--- Text under study ---

Denote the mesh points as ( $x_i, t_n$ ), ${x_i} = a + ih, {t_n} = n\tau$ , $i = 0, 1, \cdots, M$ , $n = 0, 1, \cdots, N$ , and denote $\Omega_{\tau} = \{t_n|0\leq n\leq N\}$ , $\Omega = \{x_i|0\leq i\leq M\}$ , $\Omega_{t} = \Omega\times \Omega_{\tau}$ . Then, define grid function $u = \{u_{i}^n|0\leq i\leq M, 0\leq n\leq N\}$ , $v = \{v_{i}^n|0\leq i\leq M, 0\leq n\leq N\}$ on $\Omega_{t}$ . For convenience, we denote $u_i^n = u(x_i, t_n)$ , $v_i^n = v(x_i, t_n), D_i^n = D(u_i^n), f_i^n = f(u_i^n)$ .

The difference operator is defined as follows:

$\begin{align*} \; \; \; \; \; \; \; \; \; \; \; \; \; \; \; \; \delta _t^ + u_i^n = \frac{{u_i^{n + 1} - u_i^n}}{\tau }, \; \; \; \; \; {\delta _x}u_i^n = \frac{{u_{i + 1}^n - u_{i - 1}^n}}{{2h}}, \; \; \; \; \; \delta _x^2u_i^n = \frac{{u_{i + 1}^n - 2u_i^n + u_{i - 1}^n}}{{{h^2}}}. \end{align*}$

We consider the values of Eqs (2.1) and (2.2) at the n-th level of time. By the Taylor expansion for the first-order derivatives in time, it becomes

$\begin{align} {(u_{t})_i^n}& = \delta _t^ + u_i^n - \frac{\tau }{2}{(u_{tt})_i^n} + O({\tau ^2}), \end{align}$

(2.6)

$\begin{align} {(v_{t})_i^n}& = \delta _t^ + v_i^n - \frac{\tau }{2}{(v_{tt})_i^n} + O({\tau ^2}). \end{align}$

(2.7)

To construct second-order accuracy scheme in the temporal direction, $u_{tt}$ and $v_{tt}$ in Eqs (2.6) and (2.7) need to be processed. Therefore, we take the derivatives of both sides of Eqs (2.1) and (2.2) with respect to $t$ , and get

$\begin{align} {u_{tt}} & = D_{xt}u_x + D_xu_{xt} + D_tu_{xx} + Du_{xxt}- \chi u_{xt}v_x-\chi u_xv_{xt} - \chi u_tv_{xx} - \chi uv_{xxt} + f_t, \end{align}$

(2.8)

$\begin{align} {v_{tt}} & = {p_1}v_{xxt} + {p_2}u_{xxt} + \alpha u_t - \beta v_t. \end{align}$

(2.9)

---

**Tasks and exercises:**
**a.** Answer these about the difference-scheme excerpt:
(i) How is the mesh point $x_i$ defined?
(ii) What equation numbers do the Taylor expansions of $(u_t)_i^n$ and $(v_t)_i^n$ carry?
(iii) What is the stated aim of processing $u_{tt}$ and $v_{tt}$?
**b.** Can you revise the stretch of the difference-scheme excerpt from "Denote the mesh" through "f_i^n = f(u_i^n)$ ." so that "grid function" becomes "mesh function"?

--- Data ---

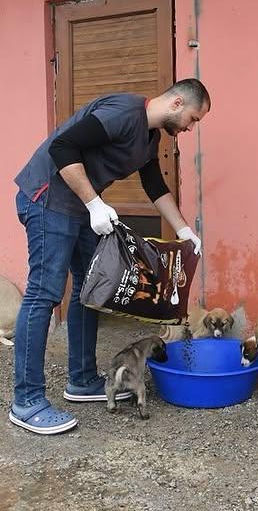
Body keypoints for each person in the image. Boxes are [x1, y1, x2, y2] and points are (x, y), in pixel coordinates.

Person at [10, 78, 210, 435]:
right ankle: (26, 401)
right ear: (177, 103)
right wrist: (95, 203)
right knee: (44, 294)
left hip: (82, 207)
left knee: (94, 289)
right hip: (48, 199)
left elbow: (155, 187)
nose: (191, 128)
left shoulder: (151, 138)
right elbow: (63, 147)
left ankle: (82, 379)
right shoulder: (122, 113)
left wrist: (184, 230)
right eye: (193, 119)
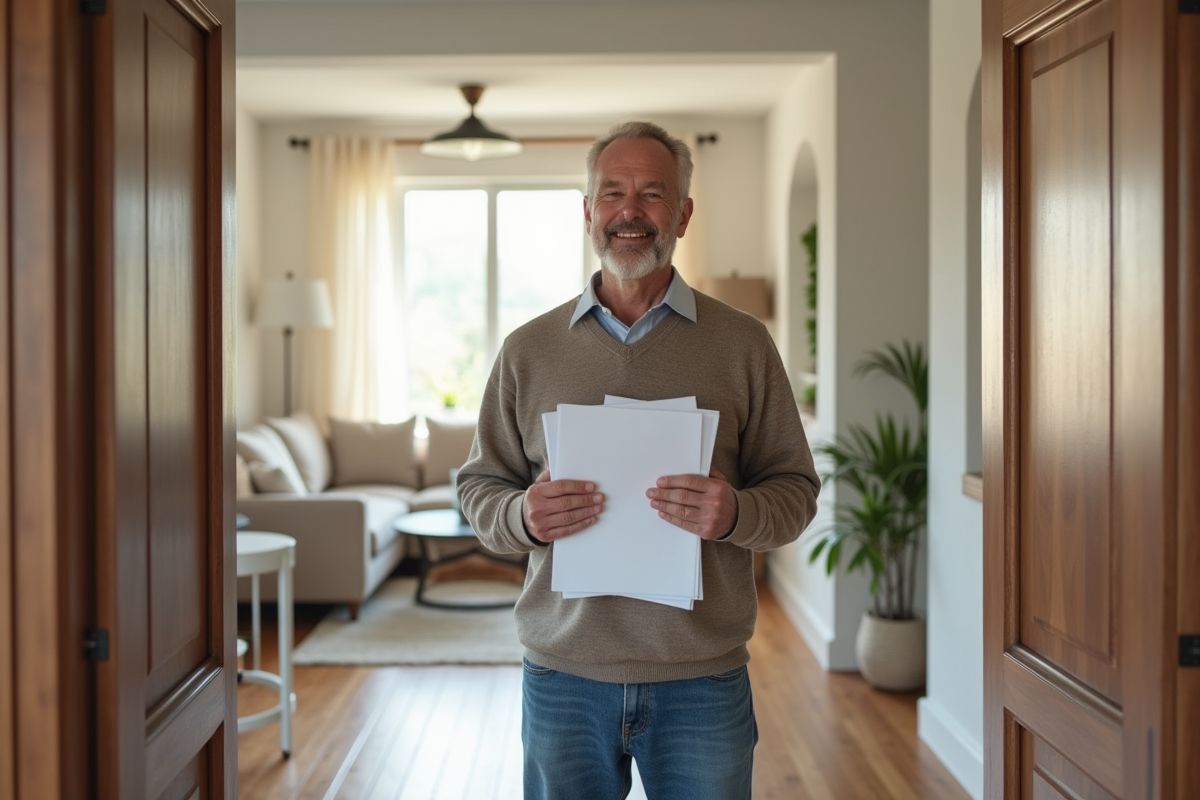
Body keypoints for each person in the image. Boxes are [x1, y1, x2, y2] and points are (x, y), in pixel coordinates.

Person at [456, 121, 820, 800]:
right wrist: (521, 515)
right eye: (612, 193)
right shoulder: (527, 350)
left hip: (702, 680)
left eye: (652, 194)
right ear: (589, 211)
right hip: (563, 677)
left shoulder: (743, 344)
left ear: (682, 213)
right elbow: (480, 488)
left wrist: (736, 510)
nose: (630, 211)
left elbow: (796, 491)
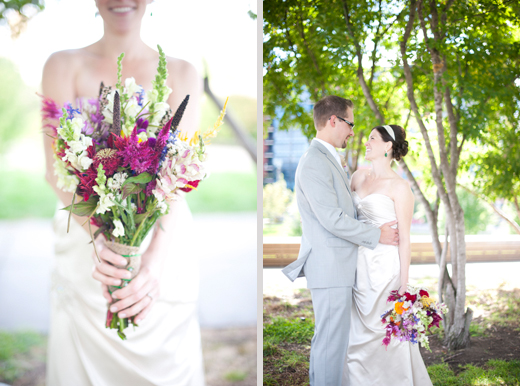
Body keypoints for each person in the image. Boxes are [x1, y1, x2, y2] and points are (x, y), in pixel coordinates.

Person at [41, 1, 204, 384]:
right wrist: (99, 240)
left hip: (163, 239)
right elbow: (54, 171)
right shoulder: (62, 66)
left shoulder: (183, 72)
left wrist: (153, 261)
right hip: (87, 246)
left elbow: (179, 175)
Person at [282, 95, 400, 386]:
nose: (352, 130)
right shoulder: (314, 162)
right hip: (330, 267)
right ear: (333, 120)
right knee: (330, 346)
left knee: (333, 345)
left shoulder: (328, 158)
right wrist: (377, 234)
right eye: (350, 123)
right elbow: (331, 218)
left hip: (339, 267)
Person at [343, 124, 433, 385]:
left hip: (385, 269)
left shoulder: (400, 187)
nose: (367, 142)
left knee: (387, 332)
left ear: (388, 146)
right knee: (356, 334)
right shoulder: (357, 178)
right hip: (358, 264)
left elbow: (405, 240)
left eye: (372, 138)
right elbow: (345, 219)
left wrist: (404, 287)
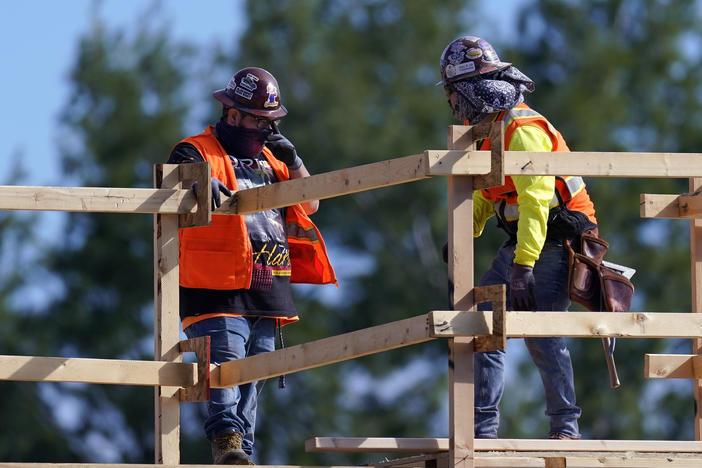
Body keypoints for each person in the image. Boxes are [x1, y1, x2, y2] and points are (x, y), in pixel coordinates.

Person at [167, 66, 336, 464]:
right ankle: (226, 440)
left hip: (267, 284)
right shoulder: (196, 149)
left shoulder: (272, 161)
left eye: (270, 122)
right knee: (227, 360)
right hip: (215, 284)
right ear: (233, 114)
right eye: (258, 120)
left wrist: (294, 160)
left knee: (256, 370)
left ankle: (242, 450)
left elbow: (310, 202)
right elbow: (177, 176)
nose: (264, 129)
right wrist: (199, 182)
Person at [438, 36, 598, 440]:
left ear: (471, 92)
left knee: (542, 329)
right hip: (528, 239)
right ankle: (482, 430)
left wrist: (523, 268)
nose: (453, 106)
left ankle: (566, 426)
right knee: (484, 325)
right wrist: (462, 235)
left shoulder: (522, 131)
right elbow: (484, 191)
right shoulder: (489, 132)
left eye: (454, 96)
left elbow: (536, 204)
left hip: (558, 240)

---
--- Data ---

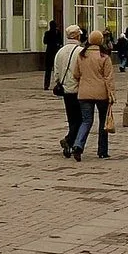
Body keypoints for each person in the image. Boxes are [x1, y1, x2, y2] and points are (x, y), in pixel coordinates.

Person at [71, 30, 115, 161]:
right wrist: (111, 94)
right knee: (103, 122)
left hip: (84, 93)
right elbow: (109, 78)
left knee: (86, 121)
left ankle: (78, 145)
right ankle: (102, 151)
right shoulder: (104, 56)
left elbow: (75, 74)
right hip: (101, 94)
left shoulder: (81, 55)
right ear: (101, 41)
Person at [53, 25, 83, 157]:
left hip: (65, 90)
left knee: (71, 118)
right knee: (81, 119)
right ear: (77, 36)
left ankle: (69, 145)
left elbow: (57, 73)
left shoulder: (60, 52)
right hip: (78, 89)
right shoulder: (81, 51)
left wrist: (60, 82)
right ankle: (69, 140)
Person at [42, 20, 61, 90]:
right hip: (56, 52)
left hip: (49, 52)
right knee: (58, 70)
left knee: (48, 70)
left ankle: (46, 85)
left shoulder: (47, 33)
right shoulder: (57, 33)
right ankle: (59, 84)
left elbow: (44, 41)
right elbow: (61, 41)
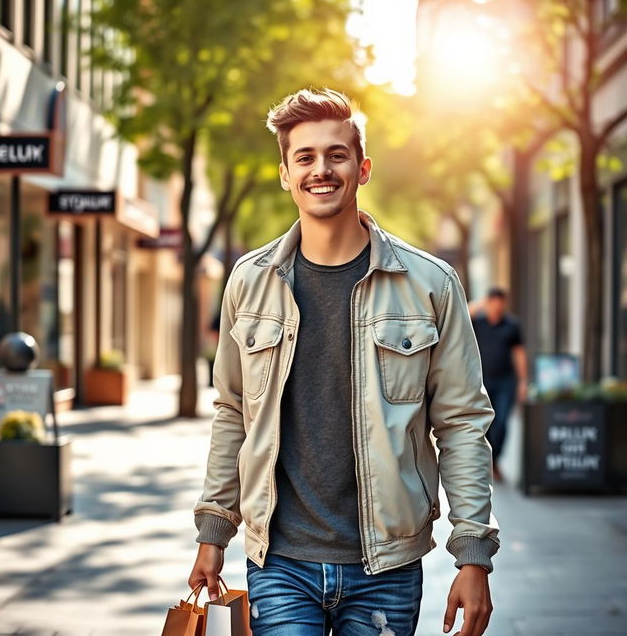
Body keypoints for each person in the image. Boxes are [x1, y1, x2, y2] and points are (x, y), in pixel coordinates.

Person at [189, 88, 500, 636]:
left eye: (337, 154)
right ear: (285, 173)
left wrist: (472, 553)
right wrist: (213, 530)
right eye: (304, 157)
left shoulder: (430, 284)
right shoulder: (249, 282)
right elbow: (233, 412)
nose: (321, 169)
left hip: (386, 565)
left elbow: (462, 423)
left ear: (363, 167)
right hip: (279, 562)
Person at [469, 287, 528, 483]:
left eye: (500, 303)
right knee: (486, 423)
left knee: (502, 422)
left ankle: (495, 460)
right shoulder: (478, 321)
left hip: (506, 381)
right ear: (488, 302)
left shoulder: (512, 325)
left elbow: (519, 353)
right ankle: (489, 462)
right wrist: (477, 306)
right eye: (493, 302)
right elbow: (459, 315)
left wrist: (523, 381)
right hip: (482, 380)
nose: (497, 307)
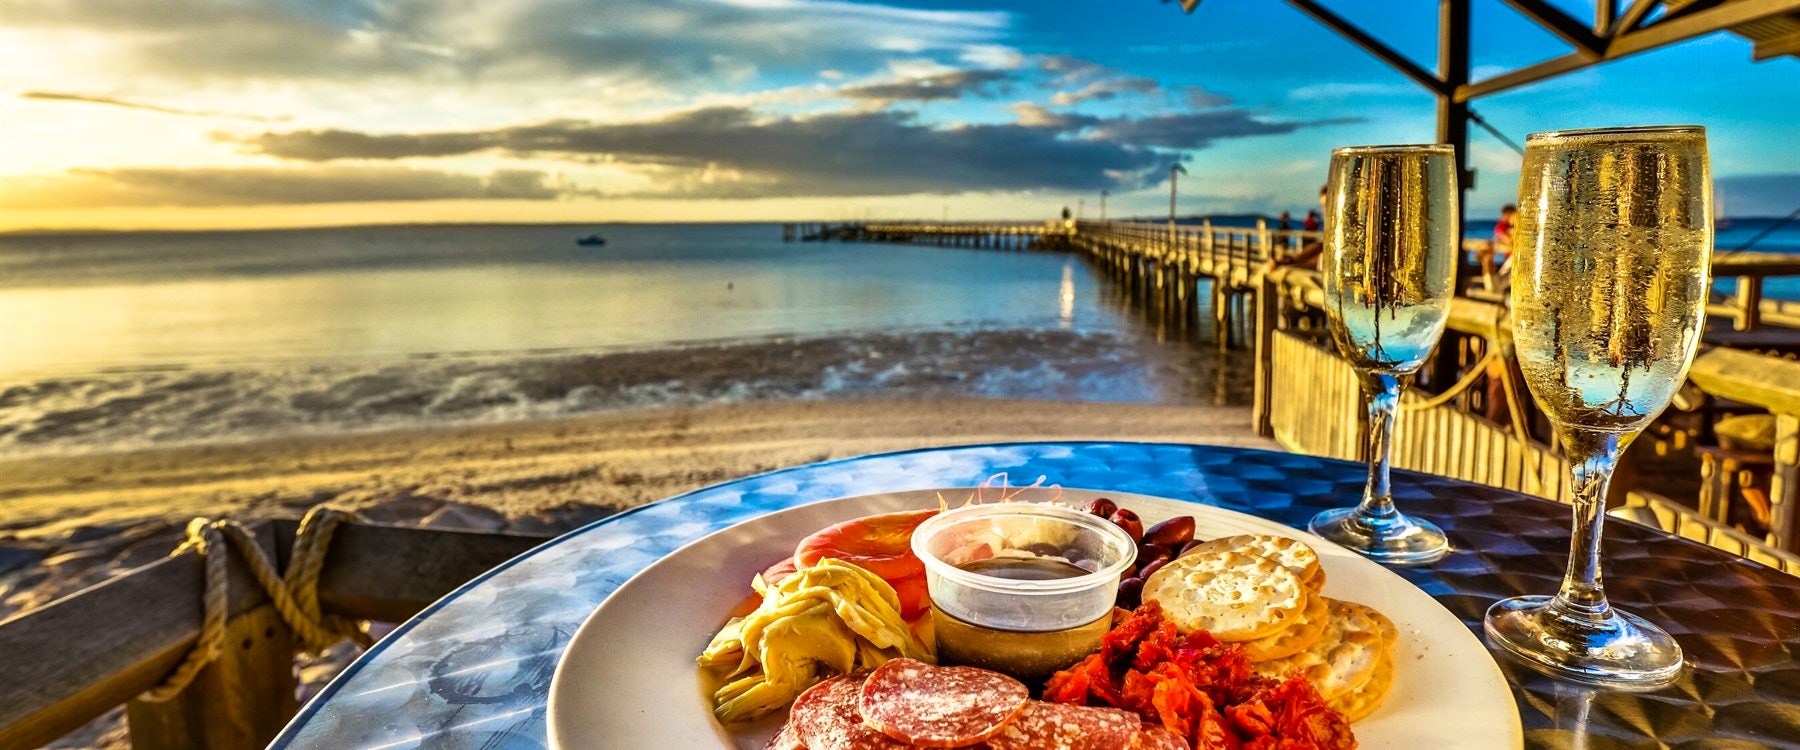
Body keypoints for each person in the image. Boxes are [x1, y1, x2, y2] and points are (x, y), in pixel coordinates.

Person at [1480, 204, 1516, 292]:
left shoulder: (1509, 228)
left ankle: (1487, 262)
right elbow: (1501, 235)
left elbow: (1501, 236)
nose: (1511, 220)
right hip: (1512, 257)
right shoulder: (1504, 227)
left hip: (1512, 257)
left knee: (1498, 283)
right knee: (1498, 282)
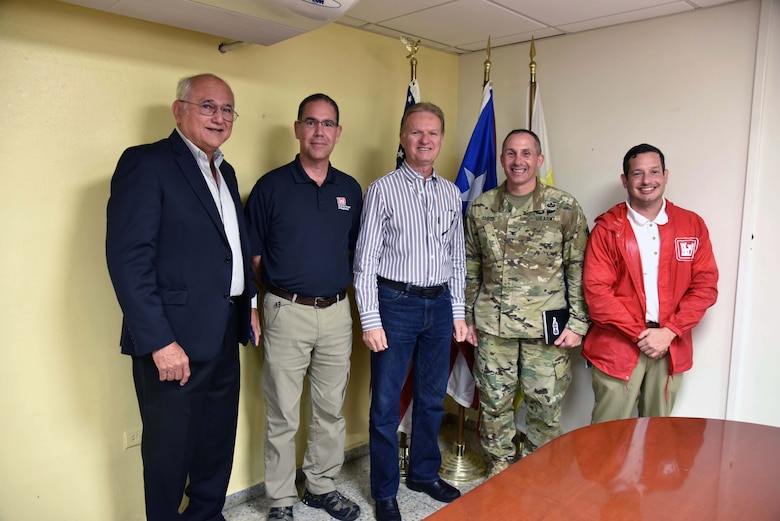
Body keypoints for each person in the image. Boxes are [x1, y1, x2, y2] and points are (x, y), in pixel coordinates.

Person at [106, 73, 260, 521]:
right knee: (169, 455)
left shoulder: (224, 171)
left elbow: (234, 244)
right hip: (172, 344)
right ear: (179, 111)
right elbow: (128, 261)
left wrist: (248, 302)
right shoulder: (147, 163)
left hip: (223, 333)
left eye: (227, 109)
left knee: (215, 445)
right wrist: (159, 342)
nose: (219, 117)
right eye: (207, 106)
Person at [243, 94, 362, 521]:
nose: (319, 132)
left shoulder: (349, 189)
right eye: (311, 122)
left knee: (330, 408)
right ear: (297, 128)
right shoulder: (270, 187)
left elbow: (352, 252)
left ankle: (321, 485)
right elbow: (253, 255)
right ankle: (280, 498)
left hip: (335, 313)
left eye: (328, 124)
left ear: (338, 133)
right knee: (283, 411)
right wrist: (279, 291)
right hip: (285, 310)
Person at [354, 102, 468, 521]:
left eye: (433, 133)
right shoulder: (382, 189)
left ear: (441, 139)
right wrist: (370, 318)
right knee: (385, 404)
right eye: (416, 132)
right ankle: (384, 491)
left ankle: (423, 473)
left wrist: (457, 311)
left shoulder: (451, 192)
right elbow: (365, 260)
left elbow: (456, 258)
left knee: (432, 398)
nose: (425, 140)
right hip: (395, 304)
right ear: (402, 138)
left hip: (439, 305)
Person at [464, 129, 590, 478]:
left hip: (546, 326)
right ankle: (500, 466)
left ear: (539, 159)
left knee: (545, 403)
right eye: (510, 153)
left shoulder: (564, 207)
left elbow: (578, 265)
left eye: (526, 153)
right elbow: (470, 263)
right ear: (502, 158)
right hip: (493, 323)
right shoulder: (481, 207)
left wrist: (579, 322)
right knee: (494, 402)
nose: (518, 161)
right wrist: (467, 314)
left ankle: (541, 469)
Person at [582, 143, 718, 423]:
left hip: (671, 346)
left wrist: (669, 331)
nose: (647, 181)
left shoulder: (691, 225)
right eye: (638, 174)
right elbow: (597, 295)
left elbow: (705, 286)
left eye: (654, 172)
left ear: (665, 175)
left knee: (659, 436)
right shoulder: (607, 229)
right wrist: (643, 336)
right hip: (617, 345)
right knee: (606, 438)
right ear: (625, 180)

---
--- Data ---

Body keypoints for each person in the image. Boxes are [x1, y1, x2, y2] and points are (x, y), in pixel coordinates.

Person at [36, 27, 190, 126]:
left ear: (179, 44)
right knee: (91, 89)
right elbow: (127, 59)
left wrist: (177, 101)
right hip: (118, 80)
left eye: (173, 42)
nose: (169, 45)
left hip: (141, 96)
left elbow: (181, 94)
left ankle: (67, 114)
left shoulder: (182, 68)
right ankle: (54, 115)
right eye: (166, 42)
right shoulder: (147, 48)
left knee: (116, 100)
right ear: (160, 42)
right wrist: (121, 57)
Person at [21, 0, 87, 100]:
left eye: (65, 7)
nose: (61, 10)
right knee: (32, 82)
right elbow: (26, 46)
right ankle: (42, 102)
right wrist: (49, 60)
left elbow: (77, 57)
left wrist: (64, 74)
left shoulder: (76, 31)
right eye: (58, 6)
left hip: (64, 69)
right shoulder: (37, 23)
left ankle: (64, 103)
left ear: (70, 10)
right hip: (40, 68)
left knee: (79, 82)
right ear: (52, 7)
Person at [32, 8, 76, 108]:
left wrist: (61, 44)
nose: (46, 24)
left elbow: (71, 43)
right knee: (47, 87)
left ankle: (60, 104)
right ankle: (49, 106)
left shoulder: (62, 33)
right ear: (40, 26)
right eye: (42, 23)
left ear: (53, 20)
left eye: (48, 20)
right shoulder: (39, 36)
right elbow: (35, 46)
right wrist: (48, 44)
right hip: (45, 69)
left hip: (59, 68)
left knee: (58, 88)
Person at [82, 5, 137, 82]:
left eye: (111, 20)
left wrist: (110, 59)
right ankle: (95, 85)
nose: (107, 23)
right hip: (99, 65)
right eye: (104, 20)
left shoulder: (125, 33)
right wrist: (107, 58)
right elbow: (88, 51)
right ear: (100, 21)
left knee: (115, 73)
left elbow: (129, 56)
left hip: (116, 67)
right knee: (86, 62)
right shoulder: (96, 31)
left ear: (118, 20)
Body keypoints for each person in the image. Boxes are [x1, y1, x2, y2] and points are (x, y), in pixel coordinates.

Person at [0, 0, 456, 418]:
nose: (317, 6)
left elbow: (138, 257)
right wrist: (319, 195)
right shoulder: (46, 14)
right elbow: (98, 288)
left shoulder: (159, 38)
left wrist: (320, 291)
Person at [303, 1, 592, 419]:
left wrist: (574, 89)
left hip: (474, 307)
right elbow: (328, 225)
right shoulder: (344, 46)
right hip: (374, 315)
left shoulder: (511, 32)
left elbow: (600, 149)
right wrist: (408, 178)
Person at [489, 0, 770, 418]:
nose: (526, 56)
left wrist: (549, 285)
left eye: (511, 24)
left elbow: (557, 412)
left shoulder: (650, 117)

---

**Answers per task:**
**a.**
(i) $x_i = a + ih$
(ii) (2.6) and (2.7)
(iii) To construct a second-order accuracy scheme in the temporal direction.

**b.**
Denote the mesh points as ( $x_i, t_n$ ), ${x_i} = a + ih, {t_n} = n\tau$ , $i = 0, 1, \cdots, M$ , $n = 0, 1, \cdots, N$ , and denote $\Omega_{\tau} = \{t_n|0\leq n\leq N\}$ , $\Omega = \{x_i|0\leq i\leq M\}$ , $\Omega_{t} = \Omega\times \Omega_{\tau}$ . Then, define mesh function $u = \{u_{i}^n|0\leq i\leq M, 0\leq n\leq N\}$ , $v = \{v_{i}^n|0\leq i\leq M, 0\leq n\leq N\}$ on $\Omega_{t}$ . For convenience, we denote $u_i^n = u(x_i, t_n)$ , $v_i^n = v(x_i, t_n), D_i^n = D(u_i^n), f_i^n = f(u_i^n)$ .